Central European History Society 6
Session Abstract
More recent studies of modernism have complicated this picture, and moved beyond Europe. Musicologist and historian Pamela Potter has noted that Nazism’s claim to embody Europe’s dynamic future meant it could not afford to abandon modernism altogether. Modernist composers like Paul Hindemith and conductors like Erich Kleiber tried at least initially to work with the Nazi regime. Other observers have argued against Europe’s centrality, given the importance of New York for the creation of a jazz-inflected modernism in the twentieth century’s first decades. Roughly contemporaneously, in Mexico City, Julián Carrillo and Carlos Chávez experimented with indigenous polyrhythms and melodies. Arnold Schoenberg’s important Viennese studies on the twelve-tone method were in fact preceded by Carrillo’s publication of El sonido trece (The Thirteenth Sound), a parallel effort to push musical composition beyond traditional Western tonality.

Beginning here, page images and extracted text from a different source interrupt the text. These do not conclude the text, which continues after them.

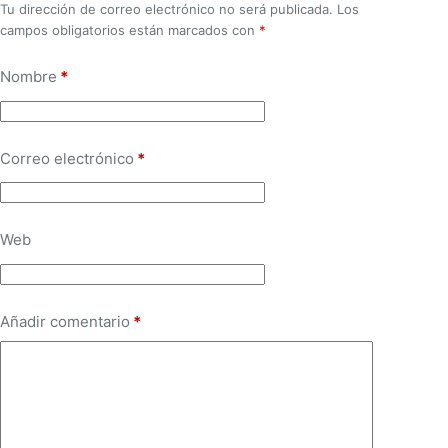
Tu dirección de correo electrónico no será publicada.
Los
campos obligatorios están marcados con
*
Nombre
*
Correo electrónico
*
Web
Añadir comentario
*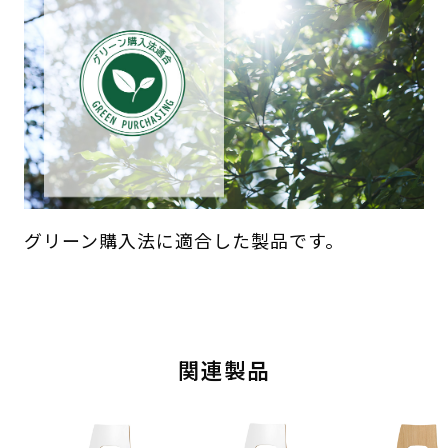
グリーン購入法に適合した製品です。
関連製品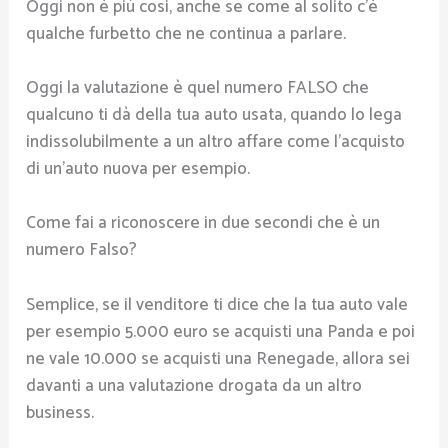
Oggi non è più cosi, anche se come al solito c’è
qualche furbetto che ne continua a parlare.
Oggi la valutazione è quel numero FALSO che
qualcuno ti dà della tua auto usata, quando lo lega
indissolubilmente a un altro affare come l’acquisto
di un’auto nuova per esempio.
Come fai a riconoscere in due secondi che è un
numero Falso?
Semplice, se il venditore ti dice che la tua auto vale
per esempio 5.000 euro se acquisti una Panda e poi
ne vale 10.000 se acquisti una Renegade, allora sei
davanti a una valutazione drogata da un altro
business.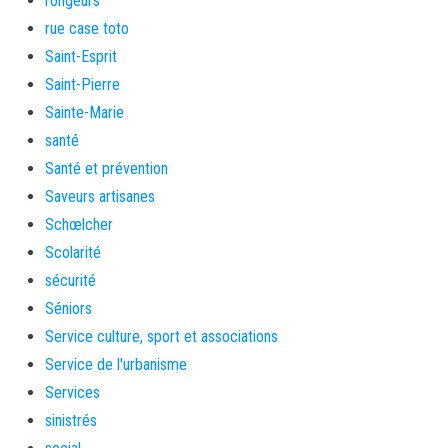
rongeurs
rue case toto
Saint-Esprit
Saint-Pierre
Sainte-Marie
santé
Santé et prévention
Saveurs artisanes
Schœlcher
Scolarité
sécurité
Séniors
Service culture, sport et associations
Service de l'urbanisme
Services
sinistrés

These sets of questions might seem narrowly musicological, but in fact go far beyond notes on the page. The centrality of music to the history of the German-speaking world makes modernism useful in contemplating Germanness in the twentieth century. This session’s papers bring together cultural, social, and institutional history as well as music history, musicology, and the history of migration to query the development of twentieth-century musical modernism both in its Central European and transnational contexts. The participants will explore modernism’s trajectories in Central Europe and its development across Latin America through the experience of Central European wartime refugees. The session will also highlight connections among disparate genres of high-cultural innovation, including the visual arts, and the specific lived experiences of composers, conductors, musicians and their audiences, from Munich to Buenos Aires. In thinking together musically, we will also draw larger conclusions about the nature of Nazism’s relationship to culture and identity, the legacy of the Habsburg Empire at home and abroad, and the definition and rejection of “German” and European culture in the Americas.